(Records for the exercise Opens)

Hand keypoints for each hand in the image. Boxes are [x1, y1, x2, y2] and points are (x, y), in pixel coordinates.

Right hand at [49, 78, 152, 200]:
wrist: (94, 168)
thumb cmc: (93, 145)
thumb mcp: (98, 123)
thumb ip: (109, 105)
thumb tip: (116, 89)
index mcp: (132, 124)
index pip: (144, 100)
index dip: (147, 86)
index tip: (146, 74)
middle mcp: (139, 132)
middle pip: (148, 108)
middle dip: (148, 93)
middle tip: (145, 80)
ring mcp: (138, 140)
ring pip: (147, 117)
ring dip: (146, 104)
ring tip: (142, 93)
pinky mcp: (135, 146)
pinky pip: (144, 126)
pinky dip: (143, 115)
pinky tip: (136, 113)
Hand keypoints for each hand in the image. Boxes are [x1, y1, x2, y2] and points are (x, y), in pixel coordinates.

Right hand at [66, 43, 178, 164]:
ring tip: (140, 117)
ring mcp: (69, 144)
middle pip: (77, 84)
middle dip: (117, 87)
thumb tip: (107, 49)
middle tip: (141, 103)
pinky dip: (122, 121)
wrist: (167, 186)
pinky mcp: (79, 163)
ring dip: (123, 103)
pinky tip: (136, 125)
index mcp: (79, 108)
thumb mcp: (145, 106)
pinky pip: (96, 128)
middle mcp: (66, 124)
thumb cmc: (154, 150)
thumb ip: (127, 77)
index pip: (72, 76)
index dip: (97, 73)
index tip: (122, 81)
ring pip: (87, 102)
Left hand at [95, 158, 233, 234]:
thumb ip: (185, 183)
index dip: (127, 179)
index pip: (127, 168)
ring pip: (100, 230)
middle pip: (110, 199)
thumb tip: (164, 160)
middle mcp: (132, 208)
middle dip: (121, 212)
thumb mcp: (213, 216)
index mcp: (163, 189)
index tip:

(Records for the exercise Closes)

With every line intact, print the records above again.

● **Solution to this task**
Hand keypoints for each hand in the image. Boxes are [x1, y1, x2, y2] and points are (x, y), in pixel coordinates.

Right hand at [49, 78, 152, 200]:
wrist: (94, 168)
thumb cmc: (93, 145)
thumb mcp: (98, 123)
thumb ip: (109, 105)
thumb tip: (116, 89)
index mcp: (132, 124)
index pip: (144, 100)
index dip: (147, 86)
index tip: (146, 74)
middle mcp: (139, 132)
middle pip: (148, 108)
middle dip: (148, 93)
middle tip: (145, 80)
ring mcp: (138, 140)
ring pip: (147, 117)
ring dip: (146, 104)
ring tip: (142, 93)
pinky mcp: (135, 146)
pinky pip: (144, 126)
pinky dip: (143, 115)
pinky tip: (136, 113)
Hand keypoints for each hand in the image. Boxes are [x1, y1, x2, y2] and points are (x, y), in pixel coordinates.

Right hand at [66, 43, 178, 164]:
ring tip: (140, 117)
ring mcp: (69, 144)
middle pip: (77, 84)
middle dip: (117, 87)
thumb tip: (107, 49)
middle tip: (141, 103)
pinky dip: (122, 121)
wrist: (167, 186)
pinky mcp: (79, 163)
ring dip: (123, 103)
pinky tip: (136, 125)
index mcp: (79, 108)
thumb mcp: (145, 106)
pinky pip: (96, 128)
middle mcp: (66, 124)
thumb cmc: (154, 150)
thumb ip: (127, 77)
index pip: (72, 76)
index dip: (97, 73)
index tip: (122, 81)
ring pip: (87, 102)
Left hand at [95, 158, 233, 234]:
thumb ip: (185, 183)
index dip: (127, 179)
index pip: (127, 168)
ring pip: (100, 230)
middle pip: (110, 199)
thumb tip: (164, 160)
middle mcp: (132, 208)
middle dip: (121, 212)
thumb mcp: (213, 216)
index mcp: (163, 189)
index tip:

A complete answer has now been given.